▸ **BRIEF**
Count the lines in the rows below that contain the string "Estimate", treating uppercase and lowercase as different. Reply with the number only.

(Dataset entries)
##############################

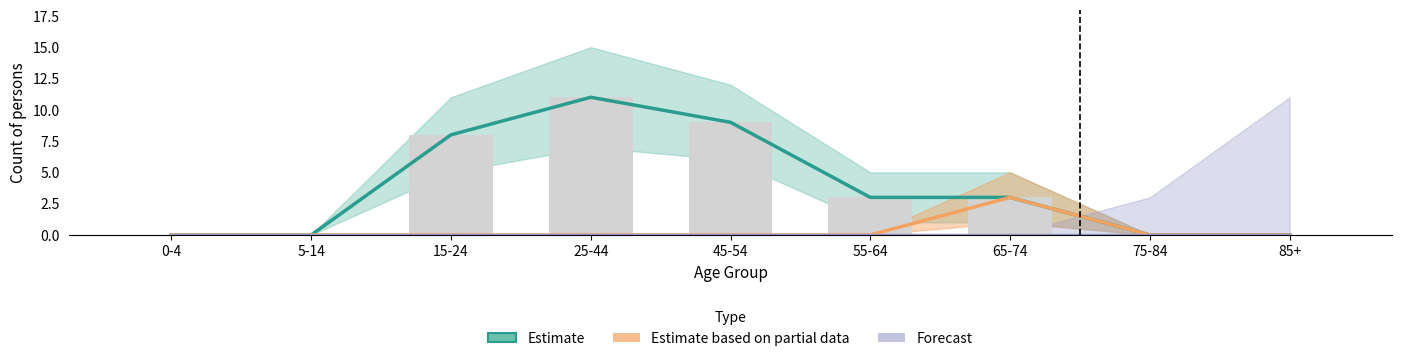

Reading right to left, extract all data points from this chart.

Estimate: 85+=0	75-84=0	65-74=3	55-64=3	45-54=9	25-44=11	15-24=8	5-14=0	0-4=0
Estimate based on partial data: 85+=0	75-84=0	65-74=3	55-64=0	45-54=0	25-44=0	15-24=0	5-14=0	0-4=0
Forecast: 85+=0	75-84=0	65-74=0	55-64=0	45-54=0	25-44=0	15-24=0	5-14=0	0-4=0
Observed: 85+=0	75-84=0	65-74=3	55-64=3	45-54=9	25-44=11	15-24=8	5-14=0	0-4=0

##############################

▸ **TASK SOLUTION**
2